Exercise
Reprint all entries without any alteration.
● ● ● ● ●
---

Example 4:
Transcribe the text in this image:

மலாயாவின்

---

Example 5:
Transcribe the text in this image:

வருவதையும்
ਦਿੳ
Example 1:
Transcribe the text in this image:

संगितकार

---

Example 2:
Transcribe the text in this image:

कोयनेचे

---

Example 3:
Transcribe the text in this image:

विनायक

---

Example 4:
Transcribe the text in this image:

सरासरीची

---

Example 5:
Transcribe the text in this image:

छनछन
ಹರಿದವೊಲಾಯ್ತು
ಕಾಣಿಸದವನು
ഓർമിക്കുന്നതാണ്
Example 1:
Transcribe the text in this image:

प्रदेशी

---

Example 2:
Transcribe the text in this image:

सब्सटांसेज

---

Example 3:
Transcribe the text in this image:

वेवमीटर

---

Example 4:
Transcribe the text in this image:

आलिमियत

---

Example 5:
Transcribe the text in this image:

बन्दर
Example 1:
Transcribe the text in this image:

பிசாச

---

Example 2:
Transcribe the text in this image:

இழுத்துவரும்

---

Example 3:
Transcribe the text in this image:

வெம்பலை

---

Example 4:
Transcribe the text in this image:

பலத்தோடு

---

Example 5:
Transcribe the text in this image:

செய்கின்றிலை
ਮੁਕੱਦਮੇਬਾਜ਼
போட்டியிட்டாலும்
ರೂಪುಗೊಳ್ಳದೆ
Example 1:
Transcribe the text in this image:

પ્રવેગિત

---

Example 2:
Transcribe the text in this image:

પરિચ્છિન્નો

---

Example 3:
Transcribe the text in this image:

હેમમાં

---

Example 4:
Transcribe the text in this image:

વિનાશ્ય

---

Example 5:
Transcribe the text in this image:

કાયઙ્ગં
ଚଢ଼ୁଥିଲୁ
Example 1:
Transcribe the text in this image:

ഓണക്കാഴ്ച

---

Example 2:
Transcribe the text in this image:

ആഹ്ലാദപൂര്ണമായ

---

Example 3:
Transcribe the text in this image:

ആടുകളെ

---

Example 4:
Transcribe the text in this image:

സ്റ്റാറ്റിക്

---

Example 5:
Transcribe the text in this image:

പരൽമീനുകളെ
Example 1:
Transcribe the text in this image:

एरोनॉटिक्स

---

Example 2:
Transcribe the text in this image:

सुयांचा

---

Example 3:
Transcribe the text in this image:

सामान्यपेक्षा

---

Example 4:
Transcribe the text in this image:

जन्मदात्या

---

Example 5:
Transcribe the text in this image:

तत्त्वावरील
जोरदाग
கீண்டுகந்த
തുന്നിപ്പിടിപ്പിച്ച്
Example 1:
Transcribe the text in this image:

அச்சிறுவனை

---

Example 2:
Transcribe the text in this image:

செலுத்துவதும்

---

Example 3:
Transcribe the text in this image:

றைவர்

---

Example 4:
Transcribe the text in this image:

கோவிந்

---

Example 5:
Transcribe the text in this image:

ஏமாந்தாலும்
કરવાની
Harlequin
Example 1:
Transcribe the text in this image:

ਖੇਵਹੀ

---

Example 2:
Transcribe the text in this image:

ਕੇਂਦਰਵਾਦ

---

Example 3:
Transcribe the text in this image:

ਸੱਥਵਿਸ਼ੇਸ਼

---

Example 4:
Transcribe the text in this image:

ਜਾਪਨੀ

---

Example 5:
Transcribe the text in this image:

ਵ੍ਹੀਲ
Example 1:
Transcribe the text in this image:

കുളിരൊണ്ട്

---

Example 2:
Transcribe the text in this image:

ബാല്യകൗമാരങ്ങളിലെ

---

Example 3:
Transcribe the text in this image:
● ● ● ● ●
Response box
---

Example 4:
Transcribe the text in this image:

மலாயாவின்

---

Example 5:
Transcribe the text in this image:

வருவதையும்
ਦਿੳ
Example 1:
Transcribe the text in this image:

संगितकार

---

Example 2:
Transcribe the text in this image:

कोयनेचे

---

Example 3:
Transcribe the text in this image:

विनायक

---

Example 4:
Transcribe the text in this image:

सरासरीची

---

Example 5:
Transcribe the text in this image:

छनछन
ಹರಿದವೊಲಾಯ್ತು
ಕಾಣಿಸದವನು
ഓർമിക്കുന്നതാണ്
Example 1:
Transcribe the text in this image:

प्रदेशी

---

Example 2:
Transcribe the text in this image:

सब्सटांसेज

---

Example 3:
Transcribe the text in this image:

वेवमीटर

---

Example 4:
Transcribe the text in this image:

आलिमियत

---

Example 5:
Transcribe the text in this image:

बन्दर
Example 1:
Transcribe the text in this image:

பிசாச

---

Example 2:
Transcribe the text in this image:

இழுத்துவரும்

---

Example 3:
Transcribe the text in this image:

வெம்பலை

---

Example 4:
Transcribe the text in this image:

பலத்தோடு

---

Example 5:
Transcribe the text in this image:

செய்கின்றிலை
ਮੁਕੱਦਮੇਬਾਜ਼
போட்டியிட்டாலும்
ರೂಪುಗೊಳ್ಳದೆ
Example 1:
Transcribe the text in this image:

પ્રવેગિત

---

Example 2:
Transcribe the text in this image:

પરિચ્છિન્નો

---

Example 3:
Transcribe the text in this image:

હેમમાં

---

Example 4:
Transcribe the text in this image:

વિનાશ્ય

---

Example 5:
Transcribe the text in this image:

કાયઙ્ગં
ଚଢ଼ୁଥିଲୁ
Example 1:
Transcribe the text in this image:

ഓണക്കാഴ്ച

---

Example 2:
Transcribe the text in this image:

ആഹ്ലാദപൂര്ണമായ

---

Example 3:
Transcribe the text in this image:

ആടുകളെ

---

Example 4:
Transcribe the text in this image:

സ്റ്റാറ്റിക്

---

Example 5:
Transcribe the text in this image:

പരൽമീനുകളെ
Example 1:
Transcribe the text in this image:

एरोनॉटिक्स

---

Example 2:
Transcribe the text in this image:

सुयांचा

---

Example 3:
Transcribe the text in this image:

सामान्यपेक्षा

---

Example 4:
Transcribe the text in this image:

जन्मदात्या

---

Example 5:
Transcribe the text in this image:

तत्त्वावरील
जोरदाग
கீண்டுகந்த
തുന്നിപ്പിടിപ്പിച്ച്
Example 1:
Transcribe the text in this image:

அச்சிறுவனை

---

Example 2:
Transcribe the text in this image:

செலுத்துவதும்

---

Example 3:
Transcribe the text in this image:

றைவர்

---

Example 4:
Transcribe the text in this image:

கோவிந்

---

Example 5:
Transcribe the text in this image:

ஏமாந்தாலும்
કરવાની
Harlequin
Example 1:
Transcribe the text in this image:

ਖੇਵਹੀ

---

Example 2:
Transcribe the text in this image:

ਕੇਂਦਰਵਾਦ

---

Example 3:
Transcribe the text in this image:

ਸੱਥਵਿਸ਼ੇਸ਼

---

Example 4:
Transcribe the text in this image:

ਜਾਪਨੀ

---

Example 5:
Transcribe the text in this image:

ਵ੍ਹੀਲ
Example 1:
Transcribe the text in this image:

കുളിരൊണ്ട്

---

Example 2:
Transcribe the text in this image:

ബാല്യകൗമാരങ്ങളിലെ

---

Example 3:
Transcribe the text in this image:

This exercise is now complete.